Les Moulins: prison ferme pour incitation à l’émeute
Cinq jours après l’accident de Jordan dans le quartier des Moulins à Nice, un fauteur de troubles comparaissait hier devant le tribunal correctionnel. Sanction: 3 mois d’emprisonnement ferme
Dans la nuit de dimanche à lundi, lorsque Jordan, 25 ans, a percuté un palmier en voulant se soustraire à un contrôle de police aux Moulins, Nabil a été l’un des premiers habitants de la cité à se rendre sur les lieux. Non pas pour porter secours à ce garçon qu’il connaît « depuis l’enfance », mais pour s’opposer à la police qu’il tenait pour responsable du choc. De façon totalement irrationnelle puisqu’il n’avait rien vu de l’accident. Devant le tribunal correctionnel, en comparution immédiate, Nabil, 27 ans, semble prendre conscience de l’absurdité de son comportement. Surtout quand le président Lionel Lafon décrit l’hostilité d’une trentaine de jeunes gens du quartier. « Un attroupement se forme et les choses dégénèrent. Sans aucune raison. On est de plus en plus agressifs, on commence à caillasser la police. Une personne tente de récupérer les affaires du blessé, où l’on retrouvera notamment une cagoule et une arme de poing. Il y en a même une autre qui lui retire son casque, ce qui pourrait le tuer s’il avait eu un traumatisme crânien. » Nabil, lui, profère insultes et menaces.

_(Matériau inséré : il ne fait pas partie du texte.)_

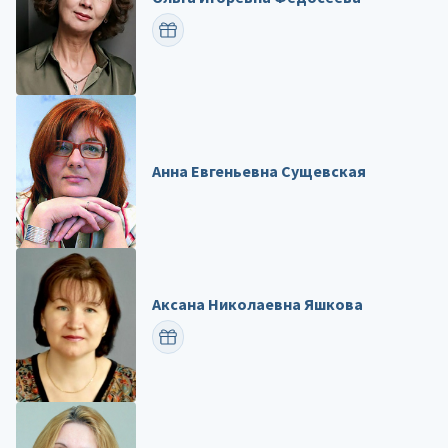
ПОЗДРАВИТЬ
Анна Евгеньевна Сущевская
Аксана Николаевна Яшкова
ПОЗДРАВИТЬ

Au policier de la brigade spécialisée de terrain (BST) qui porte les premiers secours car il a un brevet de secourisme : « Connard, casse-toi ! », puis « Dégage, enc… ! » avant de lancer à la cantonade: « Bande de bâtards, je vais vous niquer votre race, je fais vous faire vivre l’enfer, on va tout brûler… »
« Mauvaise série B »
«On n’est pas dans le réel, mais dans une mauvaise série B» , déplore (Photo Eric Ottino)

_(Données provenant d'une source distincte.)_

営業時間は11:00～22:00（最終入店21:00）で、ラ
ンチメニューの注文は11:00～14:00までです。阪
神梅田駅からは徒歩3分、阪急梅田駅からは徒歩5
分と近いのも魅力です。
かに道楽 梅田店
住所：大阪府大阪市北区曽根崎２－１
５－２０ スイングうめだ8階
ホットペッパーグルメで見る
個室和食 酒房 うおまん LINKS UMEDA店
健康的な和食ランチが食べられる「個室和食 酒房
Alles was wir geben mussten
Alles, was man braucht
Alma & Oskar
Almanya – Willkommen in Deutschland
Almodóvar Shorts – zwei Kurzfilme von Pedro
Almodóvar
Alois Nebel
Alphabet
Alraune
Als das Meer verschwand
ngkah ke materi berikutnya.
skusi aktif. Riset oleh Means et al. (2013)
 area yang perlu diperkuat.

le président en rappelant que doit s’imposer sur tout le territoire « la loi de la République » et non pas celle d’une cité. Le ministère public, évoquant l’arrivée soudaine de ces jeunes venus « caillasser », estime que Nabil, sorti de prison en 2014 après une dernière condamnation trois ans auparavant, a « le palmarès du grand frère ». Et rappelle que, le lendemain, de nouveaux troubles secoueront le quartier, avec «outrages, menaces, barricades». Six mois sont requis. Me Bernard Ginez, aux intérêts du prévenu, fait valoir une autre version. « C’est de l’incivilité », assure l’avocat en expliquant que, cette nuit-là, le groupe avait surgi de la place des Amaryllis à 1 h 40 alors que Nabil était rentré chez lui à 1 h 39, comme l’atteste la vidéosurveillance. « En une minute, il ne pouvait pas avoir levé une armée ». Pourquoi ces « insultes inadmissibles » de sa part? «Parce que, comme un imbécile, il a vu son copain à terre et a cru que la police l’avait percuté.» « J’étais paniqué, j’ai fait n’importe quoi », s’excuse le prévenu. Lorsque le tribunal le condamne à trois mois d’emprisonnement ferme avec maintien en détention, Nabil, pouce levé, adresse un clin d’oeil à ses proches et quitte la salle entre deux policiers, souriant.